What the task requires: Go through the data line by line. Copy each one holding the string "中华人民共和国水土保持法".

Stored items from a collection
== Segment start ==

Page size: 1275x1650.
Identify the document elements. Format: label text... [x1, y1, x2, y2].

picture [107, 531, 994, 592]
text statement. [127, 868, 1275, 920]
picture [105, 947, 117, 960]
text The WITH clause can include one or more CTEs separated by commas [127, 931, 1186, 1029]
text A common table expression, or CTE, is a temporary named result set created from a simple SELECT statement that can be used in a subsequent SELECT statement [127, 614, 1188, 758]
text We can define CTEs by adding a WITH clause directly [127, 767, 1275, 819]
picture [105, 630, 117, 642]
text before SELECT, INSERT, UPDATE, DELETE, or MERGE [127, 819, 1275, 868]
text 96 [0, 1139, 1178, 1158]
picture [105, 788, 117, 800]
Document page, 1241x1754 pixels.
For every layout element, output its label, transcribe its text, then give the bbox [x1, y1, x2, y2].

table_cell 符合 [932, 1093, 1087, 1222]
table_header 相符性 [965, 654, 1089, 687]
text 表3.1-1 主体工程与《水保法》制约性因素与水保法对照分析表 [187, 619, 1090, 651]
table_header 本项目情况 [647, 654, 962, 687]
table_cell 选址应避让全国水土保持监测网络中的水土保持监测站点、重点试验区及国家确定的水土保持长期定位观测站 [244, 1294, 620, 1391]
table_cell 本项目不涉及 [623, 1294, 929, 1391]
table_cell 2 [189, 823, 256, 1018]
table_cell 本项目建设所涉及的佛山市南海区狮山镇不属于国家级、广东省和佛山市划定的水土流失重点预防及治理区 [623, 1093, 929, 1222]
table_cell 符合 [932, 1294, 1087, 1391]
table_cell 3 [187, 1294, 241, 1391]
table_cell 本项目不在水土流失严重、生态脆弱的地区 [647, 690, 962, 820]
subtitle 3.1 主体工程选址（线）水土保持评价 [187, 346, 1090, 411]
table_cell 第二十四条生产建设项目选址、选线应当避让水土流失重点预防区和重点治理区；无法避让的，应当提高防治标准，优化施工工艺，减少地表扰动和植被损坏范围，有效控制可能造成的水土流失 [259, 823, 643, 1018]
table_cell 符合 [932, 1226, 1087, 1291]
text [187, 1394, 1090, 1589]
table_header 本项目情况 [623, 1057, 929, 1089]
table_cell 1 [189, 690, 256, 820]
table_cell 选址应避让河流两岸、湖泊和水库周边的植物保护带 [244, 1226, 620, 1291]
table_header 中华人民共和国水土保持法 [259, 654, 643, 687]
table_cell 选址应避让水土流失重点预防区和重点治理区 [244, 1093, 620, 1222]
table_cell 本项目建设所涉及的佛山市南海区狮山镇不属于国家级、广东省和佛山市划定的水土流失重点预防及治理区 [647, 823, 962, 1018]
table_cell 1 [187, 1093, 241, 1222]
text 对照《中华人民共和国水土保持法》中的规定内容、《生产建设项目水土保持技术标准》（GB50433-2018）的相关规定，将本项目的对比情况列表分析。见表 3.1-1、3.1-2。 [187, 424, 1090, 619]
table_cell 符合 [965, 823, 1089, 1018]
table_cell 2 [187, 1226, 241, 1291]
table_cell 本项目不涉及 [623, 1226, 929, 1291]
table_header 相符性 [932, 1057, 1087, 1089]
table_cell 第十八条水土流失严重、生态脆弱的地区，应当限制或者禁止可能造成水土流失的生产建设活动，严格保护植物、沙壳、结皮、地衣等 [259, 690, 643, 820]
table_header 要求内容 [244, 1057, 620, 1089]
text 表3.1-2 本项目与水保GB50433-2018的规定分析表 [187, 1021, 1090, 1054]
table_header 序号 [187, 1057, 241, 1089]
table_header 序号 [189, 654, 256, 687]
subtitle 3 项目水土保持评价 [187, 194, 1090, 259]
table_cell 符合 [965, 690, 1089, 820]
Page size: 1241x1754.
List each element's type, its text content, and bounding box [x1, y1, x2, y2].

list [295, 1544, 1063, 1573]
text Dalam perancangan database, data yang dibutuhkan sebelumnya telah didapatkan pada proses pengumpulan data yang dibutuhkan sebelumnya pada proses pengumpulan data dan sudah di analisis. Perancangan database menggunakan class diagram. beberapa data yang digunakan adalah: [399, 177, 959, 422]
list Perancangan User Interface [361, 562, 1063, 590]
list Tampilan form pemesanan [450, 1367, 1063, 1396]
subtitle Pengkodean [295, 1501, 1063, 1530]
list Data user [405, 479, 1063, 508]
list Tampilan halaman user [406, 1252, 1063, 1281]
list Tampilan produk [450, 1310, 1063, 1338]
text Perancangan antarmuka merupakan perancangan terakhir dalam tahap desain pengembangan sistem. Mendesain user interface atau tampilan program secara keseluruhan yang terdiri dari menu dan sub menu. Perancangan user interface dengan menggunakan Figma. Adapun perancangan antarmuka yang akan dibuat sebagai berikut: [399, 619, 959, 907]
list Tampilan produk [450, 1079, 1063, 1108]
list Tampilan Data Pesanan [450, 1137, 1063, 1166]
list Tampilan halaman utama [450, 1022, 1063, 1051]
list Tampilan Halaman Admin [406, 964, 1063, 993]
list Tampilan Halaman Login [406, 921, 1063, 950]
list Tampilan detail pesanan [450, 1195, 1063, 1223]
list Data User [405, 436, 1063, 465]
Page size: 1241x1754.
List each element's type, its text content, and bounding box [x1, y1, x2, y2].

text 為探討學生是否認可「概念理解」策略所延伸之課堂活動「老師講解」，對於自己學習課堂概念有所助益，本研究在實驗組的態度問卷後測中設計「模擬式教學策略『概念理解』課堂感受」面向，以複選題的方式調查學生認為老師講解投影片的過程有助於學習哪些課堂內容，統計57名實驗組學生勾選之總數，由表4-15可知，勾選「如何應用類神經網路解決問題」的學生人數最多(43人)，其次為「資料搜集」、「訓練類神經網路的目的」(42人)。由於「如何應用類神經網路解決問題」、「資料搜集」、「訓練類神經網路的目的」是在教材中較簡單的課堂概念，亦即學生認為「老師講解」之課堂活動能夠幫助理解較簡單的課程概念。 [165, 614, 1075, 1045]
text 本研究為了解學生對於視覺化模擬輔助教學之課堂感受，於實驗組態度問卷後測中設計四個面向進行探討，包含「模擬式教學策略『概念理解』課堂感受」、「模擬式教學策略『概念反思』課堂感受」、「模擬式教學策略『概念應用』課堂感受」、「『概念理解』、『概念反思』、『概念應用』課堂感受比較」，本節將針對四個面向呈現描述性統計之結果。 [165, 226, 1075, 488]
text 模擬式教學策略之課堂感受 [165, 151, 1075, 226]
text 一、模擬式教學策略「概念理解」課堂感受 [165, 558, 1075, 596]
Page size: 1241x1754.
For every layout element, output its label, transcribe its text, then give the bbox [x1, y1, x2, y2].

== Segment end ==

Exercise output:
table_header 中华人民共和国水土保持法 [259, 654, 643, 687]
text 对照《中华人民共和国水土保持法》中的规定内容、《生产建设项目水土保持技术标准》（GB50433-2018）的相关规定，将本项目的对比情况列表分析。见表 3.1-1、3.1-2。 [187, 424, 1090, 619]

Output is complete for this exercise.